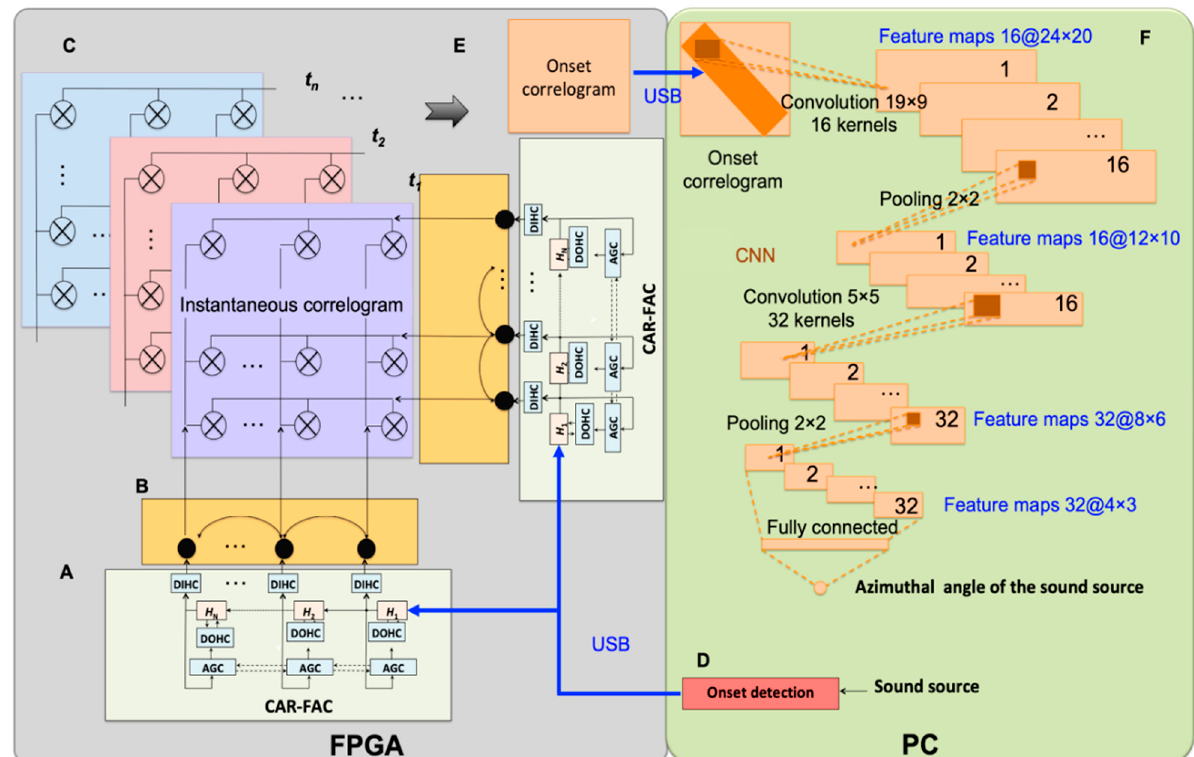
Figure 1. Architecture of the binaural sound localisation system. ( A ) The Cascade of Asymmetric Resonators with Fast- Acting Compression (CAR-FAC) model, H 1 to H N are the transfer functions of the CAR part, the centre frequencies (CFs) of the resonators decrease from H 1 to H N . The digital outer hair cell (DOHC), the digital inner hair cell (DIHC), and the automatic gain control (AGC) comprise the FAC part. The DIHC output is connected to the lateral inhibition (LI) function. ( B ) The LI unit; ( C ) The instantaneous correlogram: the circle marked with a cross is an instantaneous correlation unit, and the output from all the units forms a 2-D correlogram. ( D ) The onset detection function; ( E ) The onset correlogram; a short period after the onset detection, 𝒕 𝟏 to 𝒕 𝒏 , includes n instantaneous correlograms. The n instantaneous correlograms are averaged to form the onset correlogram. ( F ) The regression convolutional neural network (CNN); the onset correlogram is used to train the CNN to learn the azimuthal angle of the sound source. The details of the CNN will be described later in the Experiments and Evaluation section. In this system, the binaural CAR FAC and the onset correlogram have been implemented on Field Programmable Gate Array (FPGA), and the onset detection and the CNN were implemented on a PC, but can also be ported to FPGA.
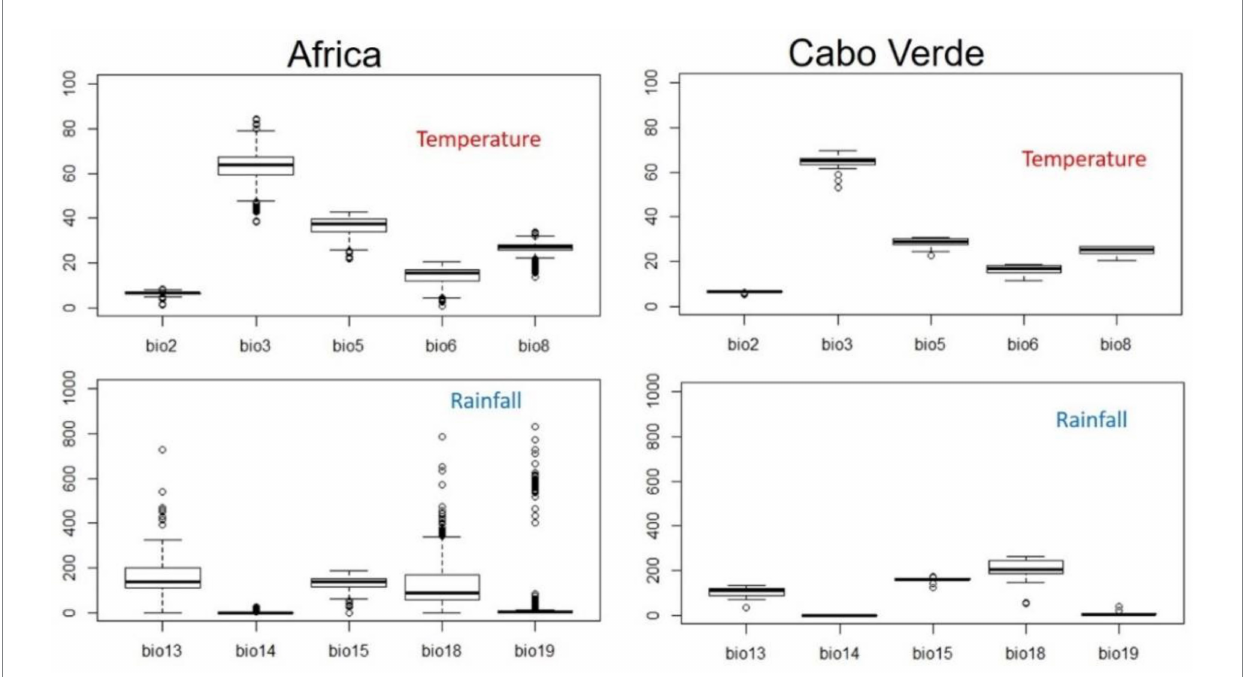
FIGURE 4 Descriptive values of bioclimatic variables used to model the distribution of Faidherbia albida in Cabo Verde, using data from mainland Africa to estimate its climatic niche. BIO2 (Mean Diurnal Range), BIO3 (Isothermality), BIO5 (Max Temperature of Warmest Month), BIO6 (Min Temperature of Coldest Month), BIO8 (Mean Temperature of Wettest Quarter), BIO13 (Precipitation of Wettest Month), BIO14 (Precipitation of Driest Month), BIO15 (Precipitation Seasonality), BIO18 (Precipitation of Warmest Quarter), BIO19 (Precipitation of Coldest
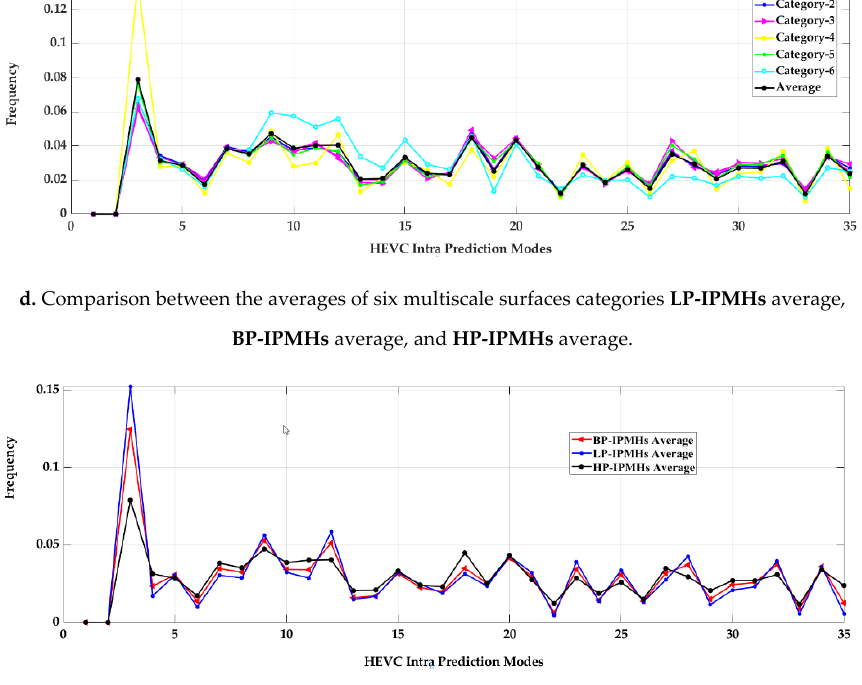
Figure 19. Comparison between the IPMH averages for three di ff erent filtered image data sets: LP, BP, and HP data sets.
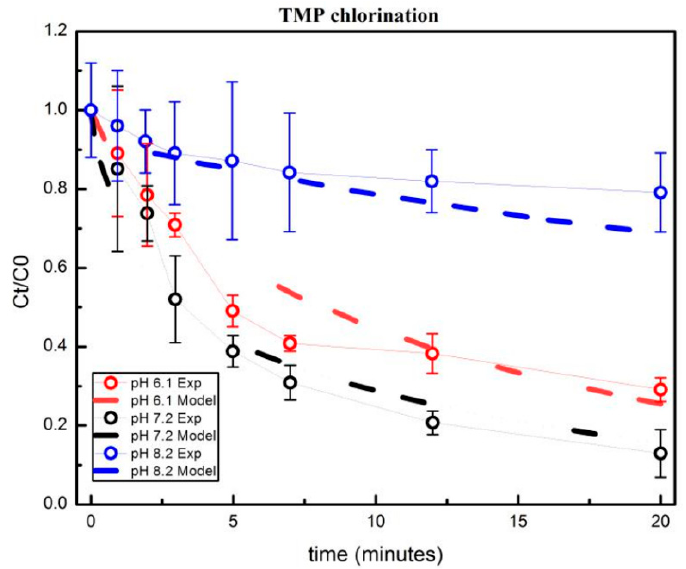
Figure 2. Fitting results of the chlorination of TMP under various pH. Conditions: [TMP] 0 = 0.01 mM, [free chlorine] 0 = 0.05 mM.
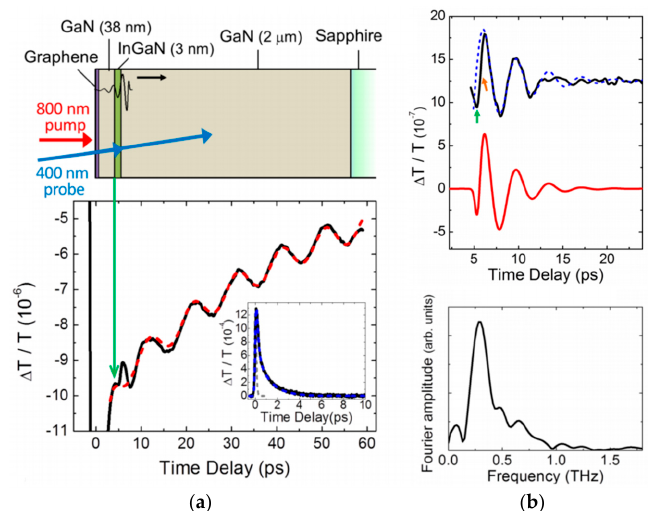
Figure 11. ( a ) (top) Schematic representation of a graphene monolayer deposited on a GaN/InGaN/GaN quantum well heterostructure. (bottom) Corresponding time-domain signal in black whose oscillating components are dominated by a Brillouin oscillation, evidenced as a dashed red line, related to the propagative CAP wave. ( b ) (top) In black, transient signal at the quantum well (indicated by a green arrow in ( a )) after removal of the previously identified Brillouin oscillation revealing the CAP waveform. Modeled waveform, see main text for details, in red slightly differs from a simple damped oscillation presented as a dashed blue line. (bottom) Corresponding spectrum. Reprinted with permission from [248]. Copyright ©2014, American Chemical Society. Nanomaterials 2020 , 10 , x FOR PEER REVIEW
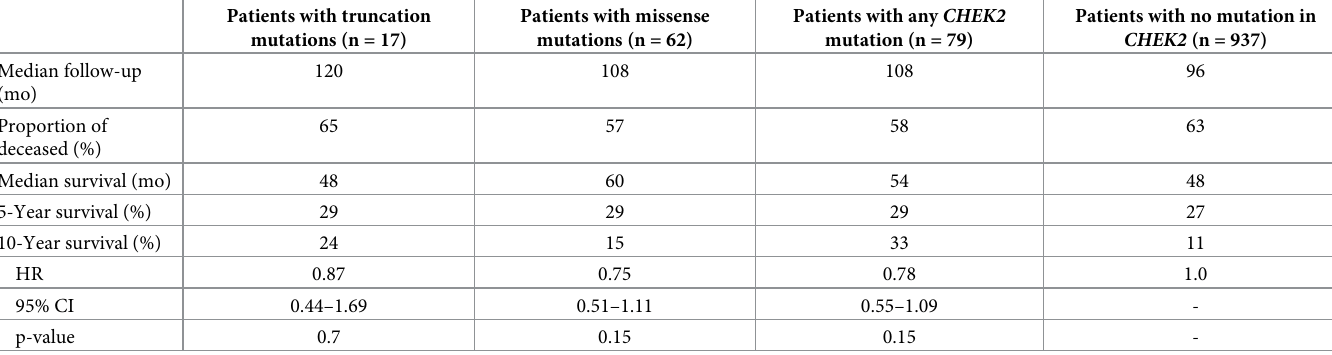
Hazard ratio (HR), 95% confidence interval (CI), and p-values are calculated by cox ph test. Data was stratified for age, sex, clinical characteristics, smoking status and cancer family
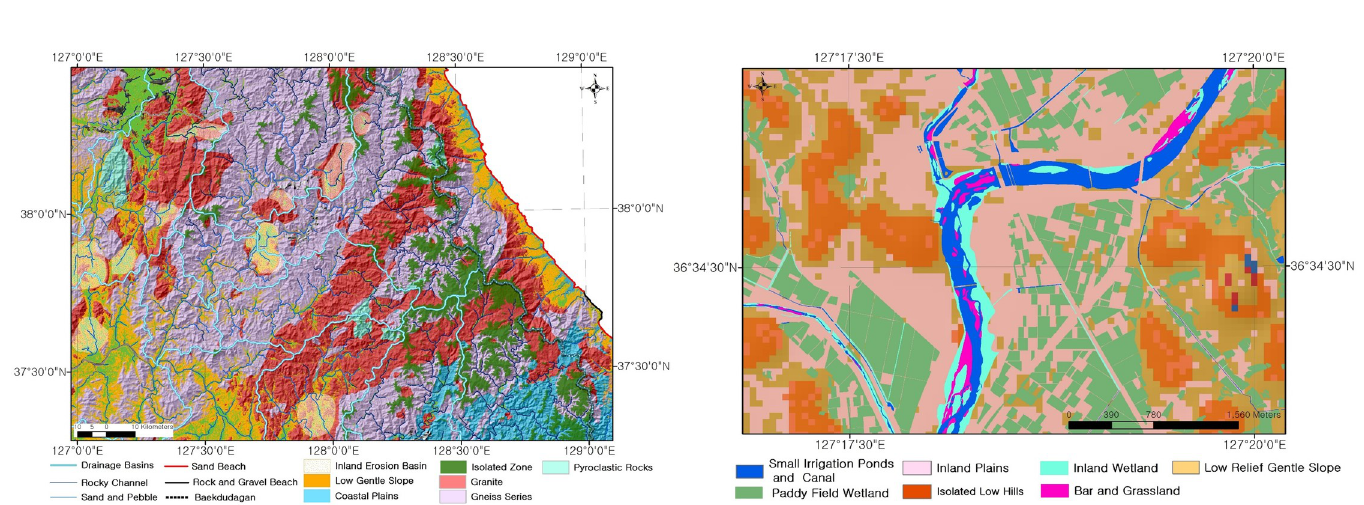
Fig 4. Result of habitat categorization by classification scale (left: Category 3, right: Category 4; base map data source: Https://gadm.org/). Categories 3 and 4 are case maps. For detailed maps, see S3 File.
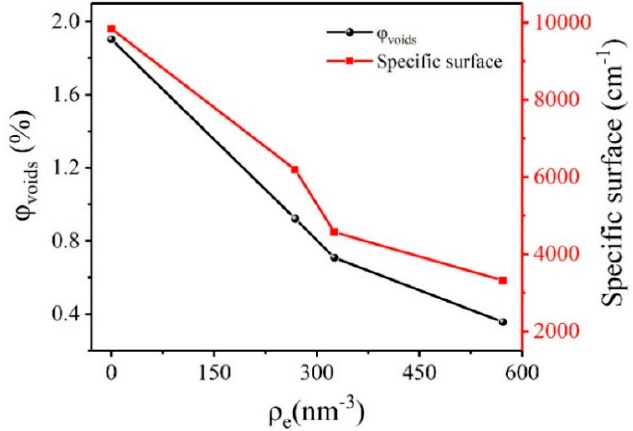
Figure 4. Scattering invariant Q of CL-20-1 crystal in different electron density matching solution.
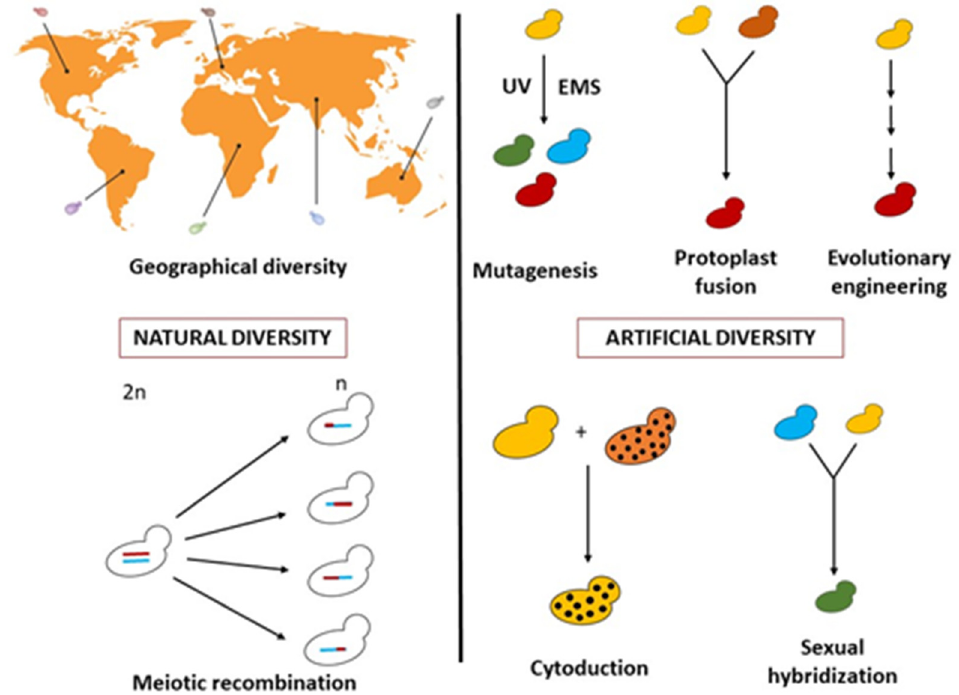
Figure 1. Methods for obtaining genetic variability in yeast adapted from Steensels et al. [18] (UV ultraviolet, EMS, ethyl methane sulfonate).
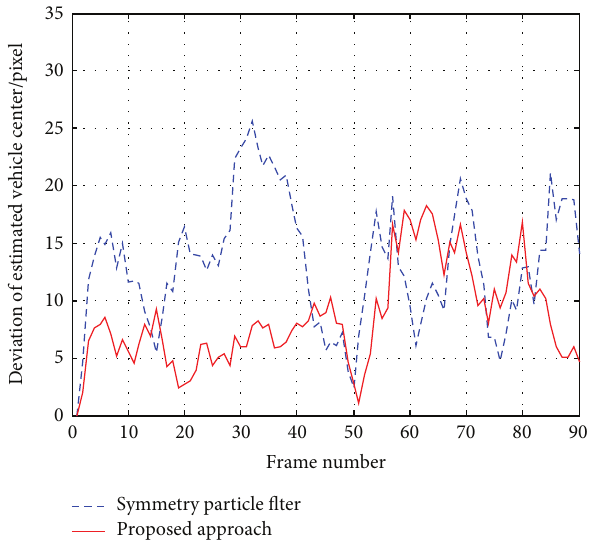
Figure 5: Deviation of estimated vehicle center.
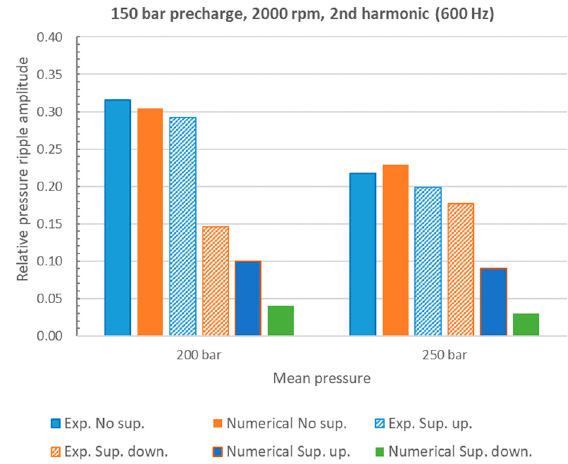
Figure 12. FFT of the pressure ripple, 2nd harmonic, pump speed = 2000 rpm.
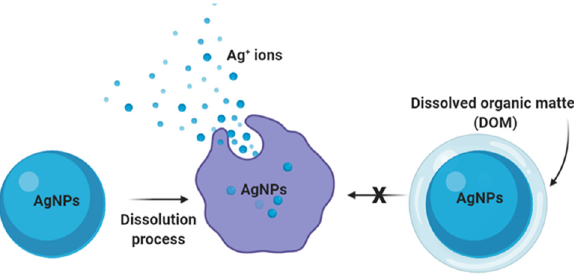
Figure 4: The e ff ect of DOM on AgNPs ’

Aim of the task: Print, word for word, the lines above that run from the line containing "Figure 11. ( a" to the line containing "Hazard ratio (HR), 95%", both included. Keep the pictures out.

Solution to this problem:
Figure 11. ( a ) (top) Schematic representation of a graphene monolayer deposited on a GaN/InGaN/GaN quantum well heterostructure. (bottom) Corresponding time-domain signal in black whose oscillating components are dominated by a Brillouin oscillation, evidenced as a dashed red line, related to the propagative CAP wave. ( b ) (top) In black, transient signal at the quantum well (indicated by a green arrow in ( a )) after removal of the previously identified Brillouin oscillation revealing the CAP waveform. Modeled waveform, see main text for details, in red slightly differs from a simple damped oscillation presented as a dashed blue line. (bottom) Corresponding spectrum. Reprinted with permission from [248]. Copyright ©2014, American Chemical Society. Nanomaterials 2020 , 10 , x FOR PEER REVIEW
Hazard ratio (HR), 95% confidence interval (CI), and p-values are calculated by cox ph test. Data was stratified for age, sex, clinical characteristics, smoking status and cancer family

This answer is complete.